The shallow limestone layer underneath is called the Biscayne Aquifer and it is the primary source of drinking water for all of south Florida. When the limestone water pockets are drained too much in order to provide fresh water to cities, the pockets can fill instead with salt water, and the sweet water is then no longer potable there. When heavy rains, the only source of new Everglades water, fill Lake Okeechobee to overflowing, and the “sheets” of water make their way south, filling the limestone pockets and dumping the excess into Florida Bay, it prevents salt water “intrusion” from the coasts.

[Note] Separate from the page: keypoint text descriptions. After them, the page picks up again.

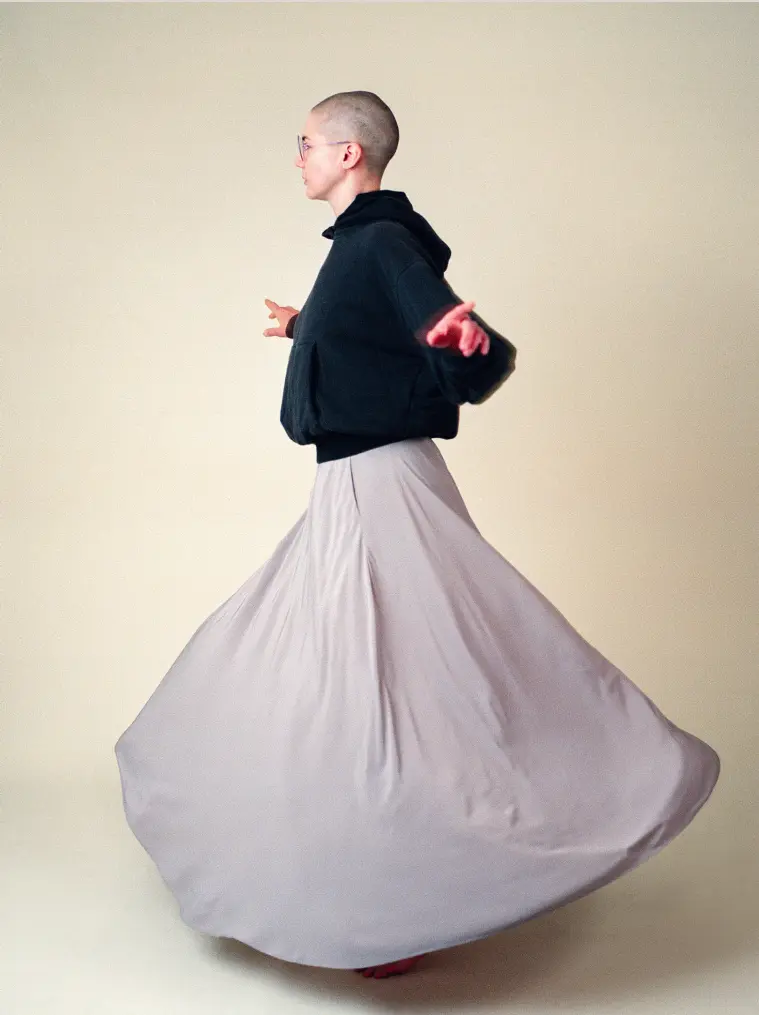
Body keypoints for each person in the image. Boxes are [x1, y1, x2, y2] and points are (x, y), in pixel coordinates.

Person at [115, 91, 720, 981]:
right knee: (354, 671)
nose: (297, 156)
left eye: (306, 143)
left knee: (390, 681)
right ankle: (377, 883)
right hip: (354, 484)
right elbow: (378, 333)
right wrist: (305, 326)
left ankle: (405, 895)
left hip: (382, 485)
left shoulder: (381, 244)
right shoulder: (359, 248)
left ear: (349, 154)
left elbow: (468, 347)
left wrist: (460, 342)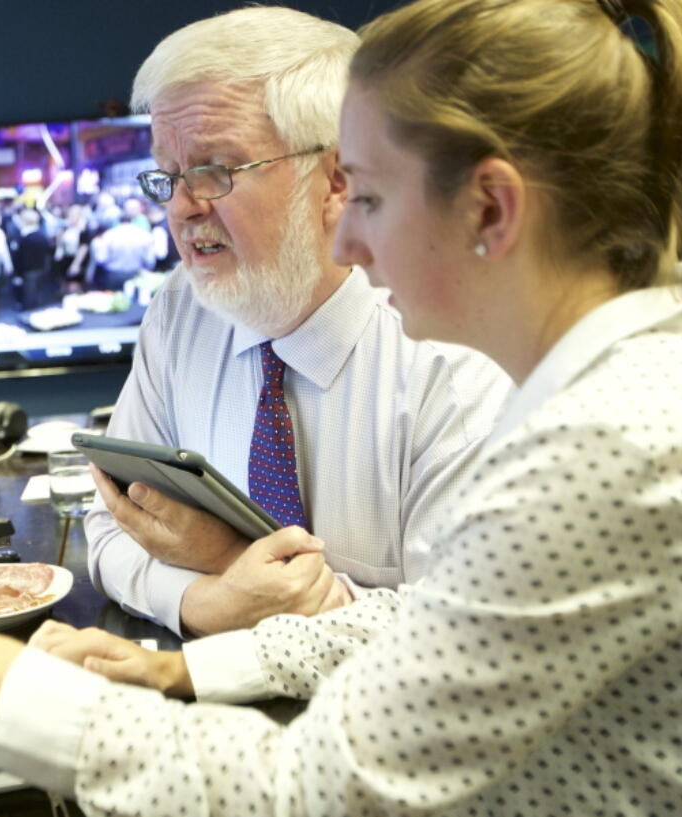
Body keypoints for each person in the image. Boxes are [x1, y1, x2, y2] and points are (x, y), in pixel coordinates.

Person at [0, 0, 682, 813]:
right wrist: (199, 639)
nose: (349, 237)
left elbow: (317, 788)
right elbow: (427, 635)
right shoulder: (622, 388)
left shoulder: (600, 447)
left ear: (491, 212)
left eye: (369, 196)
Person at [84, 7, 511, 638]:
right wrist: (207, 600)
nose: (180, 207)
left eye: (214, 170)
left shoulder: (454, 358)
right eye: (168, 176)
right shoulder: (182, 308)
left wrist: (241, 570)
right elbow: (109, 521)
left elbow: (468, 643)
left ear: (335, 179)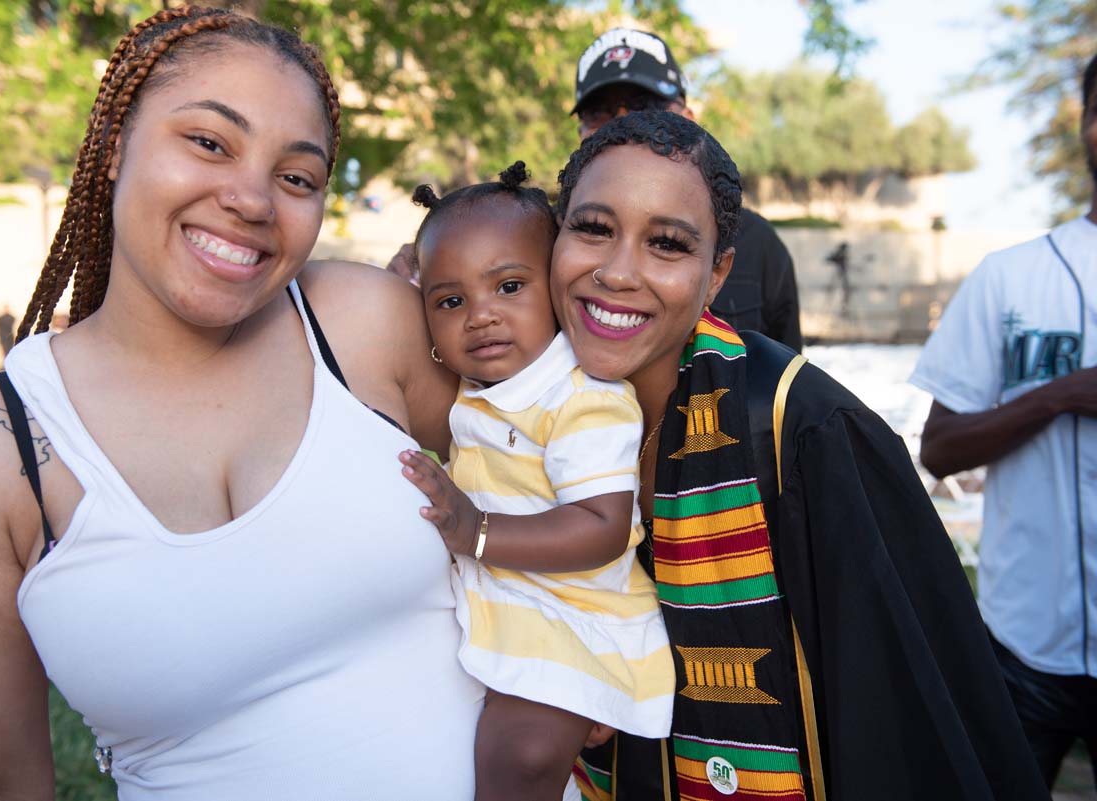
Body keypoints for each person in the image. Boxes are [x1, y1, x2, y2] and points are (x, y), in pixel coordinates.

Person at [0, 8, 484, 800]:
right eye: (209, 142)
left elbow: (549, 452)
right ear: (114, 146)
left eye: (297, 177)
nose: (252, 200)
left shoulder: (362, 322)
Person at [554, 110, 1050, 801]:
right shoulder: (519, 409)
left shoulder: (796, 424)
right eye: (592, 228)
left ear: (717, 273)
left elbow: (898, 727)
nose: (617, 271)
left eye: (666, 243)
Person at [397, 162, 673, 800]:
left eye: (510, 286)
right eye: (451, 301)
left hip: (572, 618)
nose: (481, 316)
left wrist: (476, 531)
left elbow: (603, 527)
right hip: (498, 605)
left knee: (520, 756)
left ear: (555, 286)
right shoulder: (475, 390)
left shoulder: (582, 398)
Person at [909, 52, 1097, 792]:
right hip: (1023, 640)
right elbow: (939, 449)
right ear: (1085, 127)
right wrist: (1057, 396)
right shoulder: (1013, 275)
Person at [570, 28, 802, 351]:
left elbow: (784, 370)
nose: (623, 123)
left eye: (645, 105)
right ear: (581, 131)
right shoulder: (546, 240)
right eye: (598, 112)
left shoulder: (759, 246)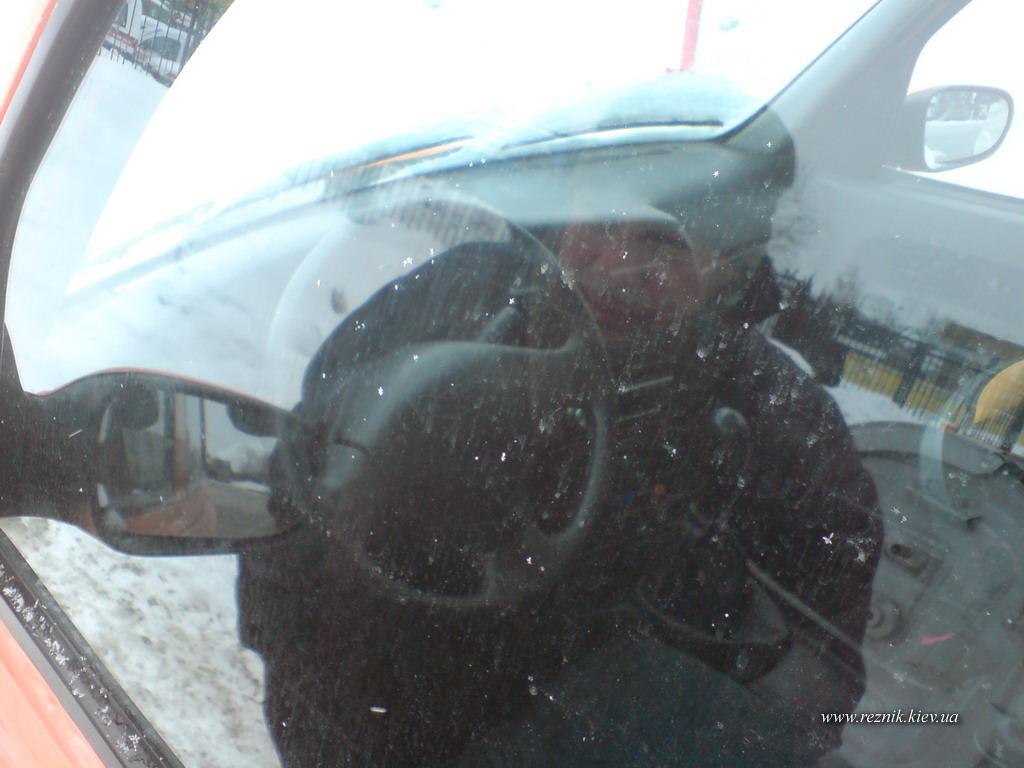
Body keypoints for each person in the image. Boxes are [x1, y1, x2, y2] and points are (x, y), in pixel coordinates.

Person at [236, 217, 883, 767]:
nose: (618, 265)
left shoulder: (784, 428)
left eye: (667, 244)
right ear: (568, 204)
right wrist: (314, 687)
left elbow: (810, 687)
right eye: (600, 220)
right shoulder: (459, 296)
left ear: (730, 270)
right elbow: (300, 485)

The complex interconnection of diverse ecosystems that blend together to comprise the Everglades makes it unique in the world. There are more than 65 endangered and threatened species that live in the Everglades: numerous plants and insects, including butterflies; giant wading and fishing birds, like the Great Blue Heron, Roseate Spoonbill and Wood Stork, and birds of prey, such as eagles, hawks, and falcons; amphibians and reptiles, such as alligators and crocodiles; and mammals like the Florida Panther, the Florida Manatee, river otters, and Black Bear.

A DAY AT THE PARK
Many of Florida’s endangered species are dependent on the Everglades for their survival. Everglades National Park protects 20% of the remaining Everglades area and is bordered on the northwest by Big Cypress National Preserve. If you decide to take a day or so to explore Everglades National Park, depending on which of the diverse areas you choose (sawgrass marsh, mangrove swamp, pine woods, hardwood hammock, or beach) you will see unique species of wildlife. More than 350 species of birds have been documented in the park making it a birder’s paradise.

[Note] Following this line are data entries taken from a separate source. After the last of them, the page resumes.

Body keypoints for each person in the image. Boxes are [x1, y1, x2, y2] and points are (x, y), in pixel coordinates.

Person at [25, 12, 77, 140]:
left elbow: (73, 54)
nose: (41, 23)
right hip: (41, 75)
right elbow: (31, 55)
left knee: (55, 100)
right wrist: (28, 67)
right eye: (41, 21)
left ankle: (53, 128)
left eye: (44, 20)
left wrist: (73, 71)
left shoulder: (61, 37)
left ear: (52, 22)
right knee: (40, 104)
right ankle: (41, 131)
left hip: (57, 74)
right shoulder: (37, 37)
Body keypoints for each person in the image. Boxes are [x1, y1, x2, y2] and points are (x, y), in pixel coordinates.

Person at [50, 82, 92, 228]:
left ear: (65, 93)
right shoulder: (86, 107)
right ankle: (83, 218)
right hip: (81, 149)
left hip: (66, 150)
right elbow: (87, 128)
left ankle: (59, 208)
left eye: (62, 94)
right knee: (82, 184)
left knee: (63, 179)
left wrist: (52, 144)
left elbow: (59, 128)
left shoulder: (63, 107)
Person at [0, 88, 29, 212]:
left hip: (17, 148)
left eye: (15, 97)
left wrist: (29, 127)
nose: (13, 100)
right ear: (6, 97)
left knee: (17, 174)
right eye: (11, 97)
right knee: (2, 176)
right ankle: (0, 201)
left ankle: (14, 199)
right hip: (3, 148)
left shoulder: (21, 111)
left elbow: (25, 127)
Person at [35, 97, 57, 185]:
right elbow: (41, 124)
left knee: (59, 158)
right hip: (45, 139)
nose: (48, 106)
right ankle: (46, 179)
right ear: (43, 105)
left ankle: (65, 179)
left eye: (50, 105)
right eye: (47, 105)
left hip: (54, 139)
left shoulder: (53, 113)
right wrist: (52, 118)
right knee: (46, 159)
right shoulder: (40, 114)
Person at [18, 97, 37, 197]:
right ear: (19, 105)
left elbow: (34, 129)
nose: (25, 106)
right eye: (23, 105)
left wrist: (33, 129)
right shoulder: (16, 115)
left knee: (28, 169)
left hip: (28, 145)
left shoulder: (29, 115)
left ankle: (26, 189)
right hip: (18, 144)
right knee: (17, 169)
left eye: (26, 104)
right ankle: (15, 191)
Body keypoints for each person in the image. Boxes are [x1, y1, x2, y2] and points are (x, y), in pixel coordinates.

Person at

Everglades National Park has access points from either coast. From Naples, heading south will land you at Ten Thousand Islands or continue south into the park.

Park rangers are well prepared to receive interested visitors and the park itself offers activities for the day or longer, depending on what you are most interested in seeing on this trip. There are walking tours with boardwalks and paths through a variety of ecosystems for bird and butterfly watching and plant identifying; boating, canoeing, kayaking, snorkeling; and you can guide yourself from information provided at one of the visitor’s centers or join in for an organized educational tour.

There are numerous camping areas and for those who prefer motel comfort there is the Flamingo Inn. All visitor centers, camping areas and boardwalks, except the most remote, have handicapped access.

Do not feed or harass wildlife. Do not remove plants; some orchids and bromeliads are endangered. Extinguish fires and ignite them only in approved areas. Properly deposit garbage in receptacles. Be a good steward of our natural environment so that others can enjoy its beauty into the future.

You’ll find many activities outside of Everglades National Park that offer a similar experience. Big Cypress National Preserve and Corkscrew Swamp Sanctuary are also protected parks that are part of the Everglades system.  You can visit local Seminole and Miccosukee shops and take an airboat ride into the watery grass to look for gators and white tailed deer. And there are tours to take you to see Manatees.

No matter what facet of the Everglades you choose to explore, it will be an adventure like no other.